Insurance for climbing Kilimanjaro
When buying insurance for climbing Kilimanjaro you must make clear to the insurer that you will be trekking on a very big mountain. If you are going to be mountaineering and using ropes then you need to tell them that too. This will probably increase your premium (it usually doubles it) and may even exclude you from being covered altogether. But if you don’t make this clear from the start and pay the lower premium you may find, should you have to make a claim, that you weren’t actually covered at all.
Do note, however, that it pays to bear in mind that you are not actually doing any climbing, you are just walking. In other words, you won’t be using any ropes, crampons or other climbing gear . The insurance company should know this – but many of the staff they employ don’t! So do make this clear or they’ll be charging you a higher premium unnecessarily.

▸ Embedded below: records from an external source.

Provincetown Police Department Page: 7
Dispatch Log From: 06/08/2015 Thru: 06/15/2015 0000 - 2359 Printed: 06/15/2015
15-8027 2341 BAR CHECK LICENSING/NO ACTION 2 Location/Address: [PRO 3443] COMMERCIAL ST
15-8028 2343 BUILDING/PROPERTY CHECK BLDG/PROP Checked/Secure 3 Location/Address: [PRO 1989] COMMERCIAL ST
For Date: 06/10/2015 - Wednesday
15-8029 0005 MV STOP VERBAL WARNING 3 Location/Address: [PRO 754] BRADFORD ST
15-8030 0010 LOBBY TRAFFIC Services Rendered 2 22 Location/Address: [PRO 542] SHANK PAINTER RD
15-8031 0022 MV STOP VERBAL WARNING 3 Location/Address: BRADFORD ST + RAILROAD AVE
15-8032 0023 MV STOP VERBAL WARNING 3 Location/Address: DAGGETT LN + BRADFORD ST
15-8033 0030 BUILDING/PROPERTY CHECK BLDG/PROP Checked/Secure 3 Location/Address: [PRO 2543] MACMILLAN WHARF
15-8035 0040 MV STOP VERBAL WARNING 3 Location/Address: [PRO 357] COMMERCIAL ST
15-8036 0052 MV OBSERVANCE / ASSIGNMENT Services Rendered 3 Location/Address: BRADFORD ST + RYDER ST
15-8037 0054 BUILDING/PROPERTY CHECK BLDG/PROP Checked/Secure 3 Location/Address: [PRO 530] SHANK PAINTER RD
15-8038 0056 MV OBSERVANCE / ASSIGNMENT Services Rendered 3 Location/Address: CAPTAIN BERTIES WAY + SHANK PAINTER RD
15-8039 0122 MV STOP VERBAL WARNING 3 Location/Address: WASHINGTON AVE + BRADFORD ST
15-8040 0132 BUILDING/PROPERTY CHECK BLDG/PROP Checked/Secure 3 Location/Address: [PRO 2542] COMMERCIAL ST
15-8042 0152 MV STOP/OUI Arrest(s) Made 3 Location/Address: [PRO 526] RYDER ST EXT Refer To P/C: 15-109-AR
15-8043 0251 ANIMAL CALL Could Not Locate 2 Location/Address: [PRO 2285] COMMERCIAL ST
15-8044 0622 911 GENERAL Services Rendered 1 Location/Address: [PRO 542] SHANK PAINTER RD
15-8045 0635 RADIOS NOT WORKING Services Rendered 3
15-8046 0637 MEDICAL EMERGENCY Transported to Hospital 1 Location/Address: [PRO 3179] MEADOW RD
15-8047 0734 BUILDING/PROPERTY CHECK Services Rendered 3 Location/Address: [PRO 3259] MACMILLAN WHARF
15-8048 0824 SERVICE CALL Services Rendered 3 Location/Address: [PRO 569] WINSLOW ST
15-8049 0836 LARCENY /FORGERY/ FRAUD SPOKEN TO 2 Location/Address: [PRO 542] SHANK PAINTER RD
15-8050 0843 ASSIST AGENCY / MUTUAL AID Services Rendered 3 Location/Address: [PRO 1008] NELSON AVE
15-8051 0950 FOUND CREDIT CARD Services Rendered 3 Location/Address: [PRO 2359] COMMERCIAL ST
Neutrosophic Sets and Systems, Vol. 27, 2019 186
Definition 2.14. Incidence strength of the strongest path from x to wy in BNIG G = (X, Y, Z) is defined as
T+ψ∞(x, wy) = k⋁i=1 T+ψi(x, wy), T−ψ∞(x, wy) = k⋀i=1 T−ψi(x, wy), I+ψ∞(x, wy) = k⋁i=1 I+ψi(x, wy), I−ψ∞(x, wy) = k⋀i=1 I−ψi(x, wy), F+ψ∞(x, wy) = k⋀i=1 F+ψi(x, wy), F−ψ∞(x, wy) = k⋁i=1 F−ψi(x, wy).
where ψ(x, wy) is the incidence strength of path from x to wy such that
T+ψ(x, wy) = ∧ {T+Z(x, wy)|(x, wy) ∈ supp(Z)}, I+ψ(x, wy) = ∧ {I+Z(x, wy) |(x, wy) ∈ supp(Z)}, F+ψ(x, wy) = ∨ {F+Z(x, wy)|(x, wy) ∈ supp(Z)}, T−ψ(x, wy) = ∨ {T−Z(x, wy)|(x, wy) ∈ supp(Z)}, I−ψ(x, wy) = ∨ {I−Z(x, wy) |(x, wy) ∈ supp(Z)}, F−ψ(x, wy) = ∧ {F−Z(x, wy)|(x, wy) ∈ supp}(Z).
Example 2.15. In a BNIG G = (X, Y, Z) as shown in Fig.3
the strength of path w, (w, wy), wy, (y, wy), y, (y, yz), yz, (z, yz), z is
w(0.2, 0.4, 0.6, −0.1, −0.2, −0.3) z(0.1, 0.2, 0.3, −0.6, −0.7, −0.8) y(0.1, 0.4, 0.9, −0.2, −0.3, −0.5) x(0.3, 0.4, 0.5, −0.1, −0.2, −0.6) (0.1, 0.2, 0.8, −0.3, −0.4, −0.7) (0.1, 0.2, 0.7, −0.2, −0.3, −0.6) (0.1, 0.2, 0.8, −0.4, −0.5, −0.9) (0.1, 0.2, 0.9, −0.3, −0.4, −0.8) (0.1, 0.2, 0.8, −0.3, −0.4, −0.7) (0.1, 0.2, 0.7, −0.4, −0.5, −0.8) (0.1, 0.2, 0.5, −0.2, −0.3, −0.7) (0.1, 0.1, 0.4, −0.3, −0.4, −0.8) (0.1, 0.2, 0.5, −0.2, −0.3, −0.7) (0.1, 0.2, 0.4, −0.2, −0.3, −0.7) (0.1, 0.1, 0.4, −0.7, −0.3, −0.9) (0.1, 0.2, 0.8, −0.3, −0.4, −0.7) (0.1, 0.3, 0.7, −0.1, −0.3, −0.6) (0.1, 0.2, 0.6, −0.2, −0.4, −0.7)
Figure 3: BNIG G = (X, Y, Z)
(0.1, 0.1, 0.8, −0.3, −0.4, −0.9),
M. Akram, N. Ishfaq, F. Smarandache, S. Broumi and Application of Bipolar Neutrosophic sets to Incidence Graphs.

Remember, too, to read the small print of any insurance policy before buying one to protect you, and shop around too, for each insurance policy varies slightly from company to company. Details to consider include:
- How much is the deductible if you have to make a claim on your Kilimanjaro insurance?
- Can the insurers pay for your hospital bills etc immediately, while you are still in Tanzania, or do you have to wait until you get home?
- How long do you have before making a claim and what evidence do you require (hospital bills, police reports etc)?
- Does your policy include mountain rescue services, helicopter call-out and so forth? If it doesn’t, don’t buy it! That said, remember that helicopter rescue is very limited on Kilimanjaro. For one thing, helicopters can fly only up to a certain altitude and can’t land anywhere on the Kibo summit (which is where you are likely to need helicopter rescue!). Secondly, by the time they’ve arrived, it may well be too late, particularly if you have collapsed due to altitude sickness. So while it’s always worth having cover that includes helicopter rescue, it is likely to be of limited use. And if you do find yourself in a situation where helicopter rescue could come in useful, the chances are by the time they arrive you’ll either be: a) Dead. Or b) Bouncing down the slopes on a stretcher (which they keep at the ranger’s huts) to the KCMC hospital at the bottom of the mountain. Which would be the quickest way, anyway. In fact, I’ve never seen a helicopter land on Kili myself in all the years I’ve been climbing it; and the only time i know it happened was not in an emergency situation. Instead, it was to help bring up all the heavy cameras and other gear for the IMAX film about the mountain!
As you’re probably aware, you must expect the premium for the entire trip to double when you mention that you are climbing Kilimanjaro, even though you will actually be trekking up Kilimanjaro for only a few days. However, you will need to be covered for your entire trip: there are just as many nasty things that can happen to you – indeed more – when off the mountain than on it. You are not going to contract malaria, for example, while you’re on the mountain (the anopheles mosquito that spreads it doesn’t go above 1200m, and you usually start your trek at least 1500m up the slopes). Theft becomes a much bigger issue away from the mountain too.
The following is a list of companies that offer insurance for Kilimanjaro. Note that these often change – one week a company offers insurance for Kilimanjaro, the next week it doesn’t – so apologies if some of these links are out of date. Despite our best efforts!
UK companies currently offering insurance for Kilimanjaro
The British Mountaineering Council You will need to join the BMC to claim insurance from them, but the insurance is cheap and comprehensive and there are lots of benefits if becoming a member. (This includes discounts in many outdoor/camping and trekking shops. Insurance for Kilimanjaro currently comes under their ‘Alpine & Ski’ cover.
US insurance providers for Kilimanjaro
Insurers in the States seem to change rapidly – the ones we listed in the last edition of the book are on the whole no longer offering insurance for Kilimanjaro. Matters are further complicated by the fact that the insurance offered by companies can vary from state to state. We have had clients who have told us that while they were able to buy insurance with one company, their friend was unable to do so from that same company because they lived in another state! So do be careful who you book your insurance with. And it’s even more important to remember to read the small-print and go through the contract thoroughly.